===== Selection =====
For my pear wine I used 36 lbs. of overripe Bartletts in the 6 gallons. A buddy did the same wine and he used on the order of 45 lbs. for his 6 gallons. The pear juice is subtle so f-packing it is completely understandable. I used grape juice or concentrate as I'm a renter and it's just way more convenient than getting white grapes in quantity and crushing them. The other alternative you'd have is adding sliced golden raisins in the secondary like 24 raisins per gallon (and you can certainly bump that number up as you see fit). The golden raisins are just dried Thompson's seedless table grapes and by placing in the secondary you are just rehydrating them to give flavor and body. Consider it on maybe your next batch.


----------



## TinyPirate (May 4, 2014)

That is a good idea. Pretty sure j had a good quantity of raisins in the primary - and I think they have contributed - but secondary is fine too!


----------



## Hokapsig (May 4, 2014)
===== Records shown =====
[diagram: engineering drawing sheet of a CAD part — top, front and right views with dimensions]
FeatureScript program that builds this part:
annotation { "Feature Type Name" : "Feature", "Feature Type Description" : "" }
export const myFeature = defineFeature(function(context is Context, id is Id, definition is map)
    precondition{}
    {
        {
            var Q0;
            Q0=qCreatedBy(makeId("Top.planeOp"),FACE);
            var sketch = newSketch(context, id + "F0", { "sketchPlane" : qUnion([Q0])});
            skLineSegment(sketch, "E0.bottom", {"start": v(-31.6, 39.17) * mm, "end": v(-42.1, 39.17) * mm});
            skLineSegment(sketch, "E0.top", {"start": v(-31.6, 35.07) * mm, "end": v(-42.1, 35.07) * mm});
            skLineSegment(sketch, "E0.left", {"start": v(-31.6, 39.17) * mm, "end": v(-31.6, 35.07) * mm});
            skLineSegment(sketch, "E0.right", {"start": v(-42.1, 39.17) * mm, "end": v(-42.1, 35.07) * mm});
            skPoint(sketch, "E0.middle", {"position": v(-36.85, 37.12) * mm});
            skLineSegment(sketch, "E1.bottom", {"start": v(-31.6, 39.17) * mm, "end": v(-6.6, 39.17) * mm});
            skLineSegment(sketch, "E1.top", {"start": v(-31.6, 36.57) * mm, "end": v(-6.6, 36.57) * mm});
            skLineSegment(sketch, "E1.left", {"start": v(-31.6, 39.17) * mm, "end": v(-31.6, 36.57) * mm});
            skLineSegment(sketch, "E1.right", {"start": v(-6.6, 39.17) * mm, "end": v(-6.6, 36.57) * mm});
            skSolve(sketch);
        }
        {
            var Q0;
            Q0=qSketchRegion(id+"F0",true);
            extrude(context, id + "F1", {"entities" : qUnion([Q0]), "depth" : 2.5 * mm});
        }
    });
=====
===== Records shown =====
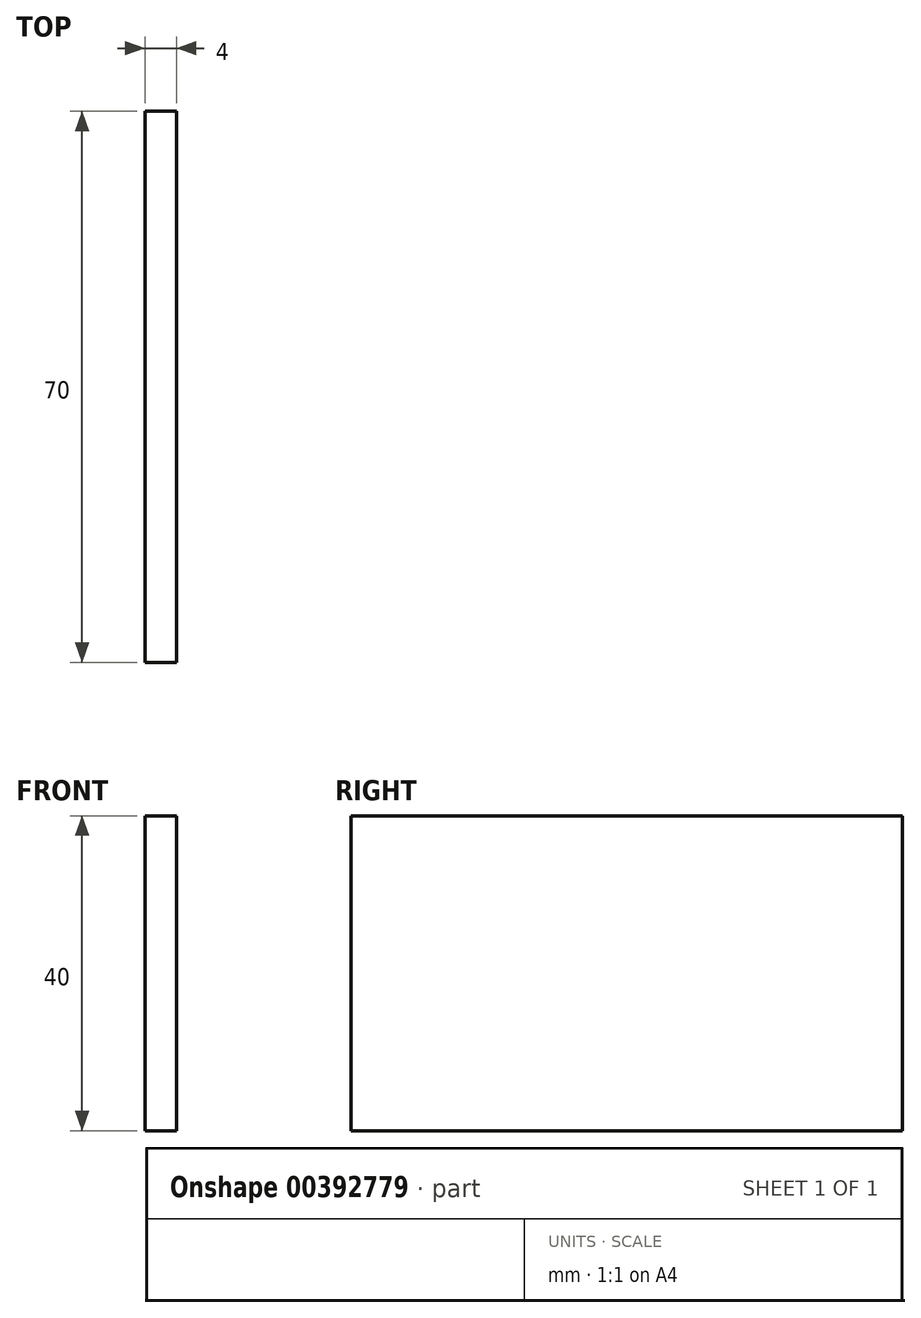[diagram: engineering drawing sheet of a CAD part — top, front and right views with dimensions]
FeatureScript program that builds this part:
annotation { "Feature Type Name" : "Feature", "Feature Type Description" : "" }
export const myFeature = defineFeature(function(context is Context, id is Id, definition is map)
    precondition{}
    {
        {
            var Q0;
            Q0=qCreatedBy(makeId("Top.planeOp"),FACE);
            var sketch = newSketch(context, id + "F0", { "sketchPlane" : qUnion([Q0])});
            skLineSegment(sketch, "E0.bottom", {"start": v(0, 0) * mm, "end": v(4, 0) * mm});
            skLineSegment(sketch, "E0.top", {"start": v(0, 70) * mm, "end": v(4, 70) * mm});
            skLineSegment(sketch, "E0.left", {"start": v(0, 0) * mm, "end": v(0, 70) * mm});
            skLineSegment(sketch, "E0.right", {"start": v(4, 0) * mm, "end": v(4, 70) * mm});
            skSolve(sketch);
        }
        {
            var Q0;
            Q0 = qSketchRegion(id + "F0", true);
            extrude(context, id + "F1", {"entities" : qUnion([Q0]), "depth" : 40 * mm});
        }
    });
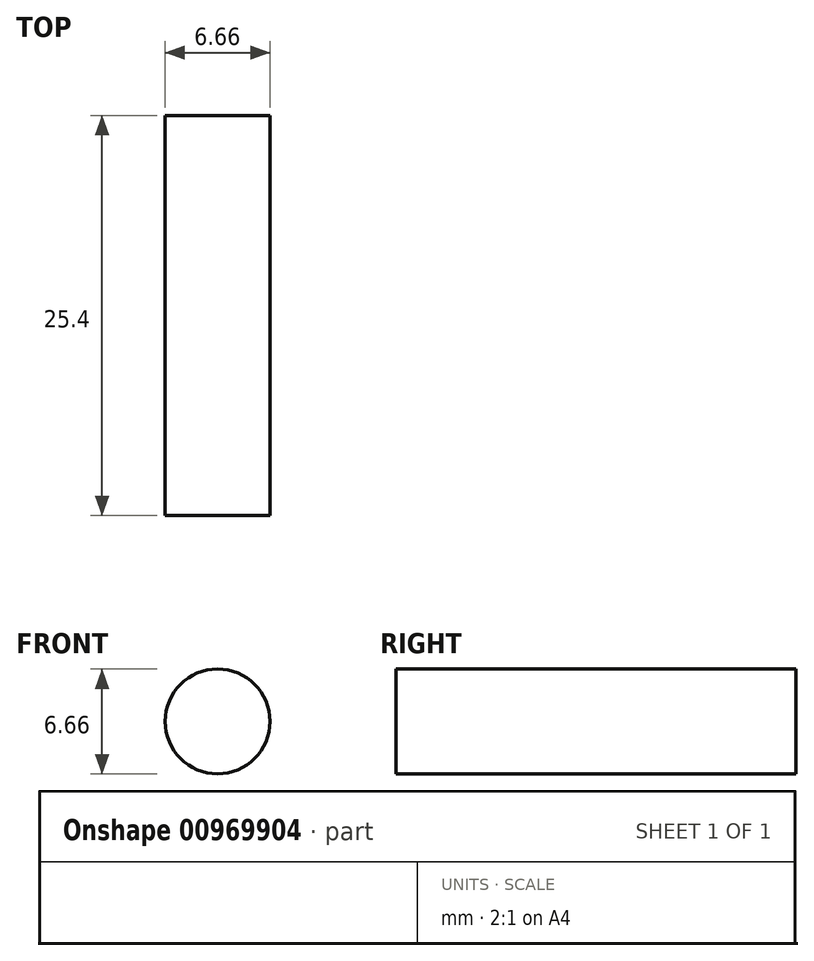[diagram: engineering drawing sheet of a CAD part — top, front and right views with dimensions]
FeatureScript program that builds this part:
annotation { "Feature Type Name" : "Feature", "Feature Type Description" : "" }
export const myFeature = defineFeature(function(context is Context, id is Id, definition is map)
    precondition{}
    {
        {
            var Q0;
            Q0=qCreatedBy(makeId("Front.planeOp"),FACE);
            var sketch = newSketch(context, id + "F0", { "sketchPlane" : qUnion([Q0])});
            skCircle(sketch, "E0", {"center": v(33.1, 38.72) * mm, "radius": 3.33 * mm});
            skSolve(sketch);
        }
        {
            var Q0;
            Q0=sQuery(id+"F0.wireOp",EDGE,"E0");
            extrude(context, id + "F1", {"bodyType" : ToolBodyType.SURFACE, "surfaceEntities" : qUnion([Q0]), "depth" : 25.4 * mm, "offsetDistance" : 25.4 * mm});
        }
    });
=====
===== Records shown =====
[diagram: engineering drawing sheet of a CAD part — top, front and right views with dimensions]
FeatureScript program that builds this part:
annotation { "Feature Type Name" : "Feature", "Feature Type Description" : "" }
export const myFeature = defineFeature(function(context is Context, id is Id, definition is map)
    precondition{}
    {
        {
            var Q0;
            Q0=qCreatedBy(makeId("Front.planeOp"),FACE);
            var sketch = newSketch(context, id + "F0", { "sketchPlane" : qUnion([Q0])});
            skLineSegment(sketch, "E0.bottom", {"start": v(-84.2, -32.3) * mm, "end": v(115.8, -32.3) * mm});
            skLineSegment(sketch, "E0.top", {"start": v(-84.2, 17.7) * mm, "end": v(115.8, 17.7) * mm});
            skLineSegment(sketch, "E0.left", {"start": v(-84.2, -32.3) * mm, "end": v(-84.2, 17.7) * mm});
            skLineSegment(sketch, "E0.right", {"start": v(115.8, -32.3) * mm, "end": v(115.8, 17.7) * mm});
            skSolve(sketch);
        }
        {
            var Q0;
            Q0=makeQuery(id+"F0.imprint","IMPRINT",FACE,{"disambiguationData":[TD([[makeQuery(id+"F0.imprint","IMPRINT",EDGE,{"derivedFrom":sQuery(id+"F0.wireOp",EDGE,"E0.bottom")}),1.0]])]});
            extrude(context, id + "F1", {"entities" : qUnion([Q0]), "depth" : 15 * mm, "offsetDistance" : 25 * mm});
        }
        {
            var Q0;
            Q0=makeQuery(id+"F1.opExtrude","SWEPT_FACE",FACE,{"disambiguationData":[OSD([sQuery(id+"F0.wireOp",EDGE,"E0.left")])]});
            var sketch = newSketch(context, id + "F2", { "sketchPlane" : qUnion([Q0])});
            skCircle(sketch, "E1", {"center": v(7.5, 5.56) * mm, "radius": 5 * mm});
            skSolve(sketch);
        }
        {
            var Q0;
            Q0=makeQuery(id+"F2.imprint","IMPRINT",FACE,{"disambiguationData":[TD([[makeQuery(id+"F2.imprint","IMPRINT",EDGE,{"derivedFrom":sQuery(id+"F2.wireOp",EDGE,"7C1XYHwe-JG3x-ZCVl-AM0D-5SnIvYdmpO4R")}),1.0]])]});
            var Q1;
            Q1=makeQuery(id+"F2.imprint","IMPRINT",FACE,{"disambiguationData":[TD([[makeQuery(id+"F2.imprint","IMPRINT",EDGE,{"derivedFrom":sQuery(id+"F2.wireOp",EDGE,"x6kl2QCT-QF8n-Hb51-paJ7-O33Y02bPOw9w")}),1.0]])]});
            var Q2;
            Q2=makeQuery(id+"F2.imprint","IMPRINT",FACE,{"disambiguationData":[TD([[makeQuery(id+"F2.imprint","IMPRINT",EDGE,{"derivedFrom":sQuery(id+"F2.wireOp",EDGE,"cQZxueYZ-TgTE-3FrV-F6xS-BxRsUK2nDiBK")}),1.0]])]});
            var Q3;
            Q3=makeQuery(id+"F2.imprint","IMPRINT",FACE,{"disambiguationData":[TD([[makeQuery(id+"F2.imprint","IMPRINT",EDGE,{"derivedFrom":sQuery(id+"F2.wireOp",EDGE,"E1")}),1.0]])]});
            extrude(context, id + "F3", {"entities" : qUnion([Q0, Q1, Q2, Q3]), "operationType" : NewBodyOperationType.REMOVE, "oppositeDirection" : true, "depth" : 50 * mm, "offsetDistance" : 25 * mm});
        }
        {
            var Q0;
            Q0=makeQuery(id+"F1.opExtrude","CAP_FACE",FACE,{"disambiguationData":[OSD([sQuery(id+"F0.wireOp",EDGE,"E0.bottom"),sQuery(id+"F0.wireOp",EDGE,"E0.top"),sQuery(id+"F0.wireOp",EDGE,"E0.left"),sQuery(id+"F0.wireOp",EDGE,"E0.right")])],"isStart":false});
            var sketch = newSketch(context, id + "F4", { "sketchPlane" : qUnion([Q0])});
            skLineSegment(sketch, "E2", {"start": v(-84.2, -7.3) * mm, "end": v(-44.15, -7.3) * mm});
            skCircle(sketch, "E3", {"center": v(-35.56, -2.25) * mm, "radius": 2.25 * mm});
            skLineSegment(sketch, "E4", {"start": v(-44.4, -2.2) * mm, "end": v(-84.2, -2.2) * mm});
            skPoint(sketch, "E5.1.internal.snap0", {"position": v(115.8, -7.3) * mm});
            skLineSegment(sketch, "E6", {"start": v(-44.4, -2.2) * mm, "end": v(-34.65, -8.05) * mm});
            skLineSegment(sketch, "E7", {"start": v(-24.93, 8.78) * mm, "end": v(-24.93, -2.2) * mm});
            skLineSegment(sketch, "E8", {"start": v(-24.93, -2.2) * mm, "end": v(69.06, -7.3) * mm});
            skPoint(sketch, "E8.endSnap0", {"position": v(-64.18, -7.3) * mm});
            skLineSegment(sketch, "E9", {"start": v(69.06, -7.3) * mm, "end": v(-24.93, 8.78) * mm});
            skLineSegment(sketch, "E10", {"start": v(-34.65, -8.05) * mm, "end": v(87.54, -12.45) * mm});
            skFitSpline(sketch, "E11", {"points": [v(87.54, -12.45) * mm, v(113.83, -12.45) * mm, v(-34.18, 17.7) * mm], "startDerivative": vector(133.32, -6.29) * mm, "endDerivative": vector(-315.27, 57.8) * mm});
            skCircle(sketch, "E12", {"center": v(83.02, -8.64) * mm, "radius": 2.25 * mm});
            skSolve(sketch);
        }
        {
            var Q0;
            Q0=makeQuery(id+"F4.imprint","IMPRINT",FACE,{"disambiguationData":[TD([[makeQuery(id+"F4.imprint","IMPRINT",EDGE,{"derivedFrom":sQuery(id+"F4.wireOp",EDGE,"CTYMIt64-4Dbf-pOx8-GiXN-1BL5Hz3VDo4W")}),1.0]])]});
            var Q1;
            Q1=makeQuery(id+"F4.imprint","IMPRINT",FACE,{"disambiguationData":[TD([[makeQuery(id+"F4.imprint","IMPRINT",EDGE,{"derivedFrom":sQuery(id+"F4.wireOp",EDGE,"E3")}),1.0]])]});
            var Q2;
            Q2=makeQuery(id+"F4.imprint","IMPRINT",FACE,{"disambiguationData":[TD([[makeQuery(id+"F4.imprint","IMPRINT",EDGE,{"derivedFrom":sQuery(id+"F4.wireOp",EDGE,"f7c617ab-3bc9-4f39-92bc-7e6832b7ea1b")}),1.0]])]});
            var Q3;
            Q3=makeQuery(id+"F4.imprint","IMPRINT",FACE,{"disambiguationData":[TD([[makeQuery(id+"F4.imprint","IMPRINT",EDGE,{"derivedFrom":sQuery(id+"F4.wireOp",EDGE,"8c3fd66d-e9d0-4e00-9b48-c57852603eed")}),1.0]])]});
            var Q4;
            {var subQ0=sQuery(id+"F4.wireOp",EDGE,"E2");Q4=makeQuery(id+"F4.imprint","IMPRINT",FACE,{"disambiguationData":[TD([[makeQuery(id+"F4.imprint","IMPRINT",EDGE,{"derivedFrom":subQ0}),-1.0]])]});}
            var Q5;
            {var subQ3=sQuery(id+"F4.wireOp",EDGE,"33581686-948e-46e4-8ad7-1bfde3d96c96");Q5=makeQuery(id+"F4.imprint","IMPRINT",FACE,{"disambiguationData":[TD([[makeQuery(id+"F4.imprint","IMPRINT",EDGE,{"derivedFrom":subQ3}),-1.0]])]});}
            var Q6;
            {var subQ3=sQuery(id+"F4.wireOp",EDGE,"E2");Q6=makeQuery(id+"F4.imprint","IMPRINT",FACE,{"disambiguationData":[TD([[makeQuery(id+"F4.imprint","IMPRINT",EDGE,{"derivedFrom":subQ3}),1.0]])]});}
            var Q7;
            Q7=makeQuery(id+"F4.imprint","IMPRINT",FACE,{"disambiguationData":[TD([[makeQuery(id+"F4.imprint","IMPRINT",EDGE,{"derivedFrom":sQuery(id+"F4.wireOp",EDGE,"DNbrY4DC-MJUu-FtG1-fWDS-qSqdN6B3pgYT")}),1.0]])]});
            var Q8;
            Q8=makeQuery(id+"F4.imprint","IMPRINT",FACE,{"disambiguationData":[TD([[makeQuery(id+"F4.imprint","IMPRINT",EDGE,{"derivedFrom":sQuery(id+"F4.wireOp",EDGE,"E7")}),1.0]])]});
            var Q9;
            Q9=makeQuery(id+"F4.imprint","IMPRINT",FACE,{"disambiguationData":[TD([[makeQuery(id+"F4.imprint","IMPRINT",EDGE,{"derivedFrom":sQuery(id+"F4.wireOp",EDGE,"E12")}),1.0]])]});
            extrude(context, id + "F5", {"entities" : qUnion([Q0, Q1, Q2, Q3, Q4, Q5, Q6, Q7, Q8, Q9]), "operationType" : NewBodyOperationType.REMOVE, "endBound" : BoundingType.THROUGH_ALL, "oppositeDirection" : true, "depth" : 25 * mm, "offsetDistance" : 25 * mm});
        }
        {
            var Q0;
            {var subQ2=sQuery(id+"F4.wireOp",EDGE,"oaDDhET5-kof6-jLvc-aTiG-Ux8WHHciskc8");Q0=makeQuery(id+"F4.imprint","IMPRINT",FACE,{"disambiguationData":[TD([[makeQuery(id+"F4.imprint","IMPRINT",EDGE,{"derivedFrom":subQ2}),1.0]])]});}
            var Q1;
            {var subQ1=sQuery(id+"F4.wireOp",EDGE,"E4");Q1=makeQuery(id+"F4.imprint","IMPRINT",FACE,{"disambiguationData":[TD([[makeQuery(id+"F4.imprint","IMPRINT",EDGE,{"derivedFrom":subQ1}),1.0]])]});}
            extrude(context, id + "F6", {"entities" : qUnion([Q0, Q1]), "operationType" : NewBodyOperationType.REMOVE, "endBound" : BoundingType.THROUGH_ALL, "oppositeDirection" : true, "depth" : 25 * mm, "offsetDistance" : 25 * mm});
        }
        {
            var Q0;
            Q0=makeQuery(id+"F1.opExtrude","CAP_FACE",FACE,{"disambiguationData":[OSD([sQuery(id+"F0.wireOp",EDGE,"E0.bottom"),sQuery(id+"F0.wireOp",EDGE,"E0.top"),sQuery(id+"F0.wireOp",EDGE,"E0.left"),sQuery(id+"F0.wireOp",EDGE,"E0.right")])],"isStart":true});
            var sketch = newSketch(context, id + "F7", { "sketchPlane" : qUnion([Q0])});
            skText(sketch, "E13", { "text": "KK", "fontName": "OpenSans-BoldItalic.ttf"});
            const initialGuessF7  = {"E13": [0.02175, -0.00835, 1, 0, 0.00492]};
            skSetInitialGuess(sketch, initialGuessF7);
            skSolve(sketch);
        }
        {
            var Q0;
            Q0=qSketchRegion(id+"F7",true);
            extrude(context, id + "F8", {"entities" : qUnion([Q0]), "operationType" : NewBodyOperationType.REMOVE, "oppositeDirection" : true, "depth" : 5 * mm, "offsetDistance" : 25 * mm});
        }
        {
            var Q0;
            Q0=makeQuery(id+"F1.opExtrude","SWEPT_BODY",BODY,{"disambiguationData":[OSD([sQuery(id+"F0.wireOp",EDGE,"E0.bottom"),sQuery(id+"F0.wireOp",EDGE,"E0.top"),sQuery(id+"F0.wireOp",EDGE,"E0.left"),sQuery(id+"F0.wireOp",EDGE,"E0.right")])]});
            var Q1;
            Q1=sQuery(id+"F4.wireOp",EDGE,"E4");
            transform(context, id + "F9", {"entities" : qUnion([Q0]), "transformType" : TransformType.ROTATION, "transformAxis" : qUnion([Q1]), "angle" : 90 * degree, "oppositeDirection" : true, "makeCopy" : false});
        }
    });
=====
Task requirements:
1. From the pear wine thread, copy out the passage word for word, starting with "For my pear" and going on through "your next batch.".
2. Render this sentence from the pear wine thread in Spanish: "A buddy did the same wine and he used on the order of 45 lbs. for his 6 gallons."

Responses:
1.
For my pear wine I used 36 lbs. of overripe Bartletts in the 6 gallons. A buddy did the same wine and he used on the order of 45 lbs. for his 6 gallons. The pear juice is subtle so f-packing it is completely understandable. I used grape juice or concentrate as I'm a renter and it's just way more convenient than getting white grapes in quantity and crushing them. The other alternative you'd have is adding sliced golden raisins in the secondary like 24 raisins per gallon (and you can certainly bump that number up as you see fit). The golden raisins are just dried Thompson's seedless table grapes and by placing in the secondary you are just rehydrating them to give flavor and body. Consider it on maybe your next batch.

2. Un amigo hizo el mismo vino y usó alrededor de 45 libras para sus 6 galones.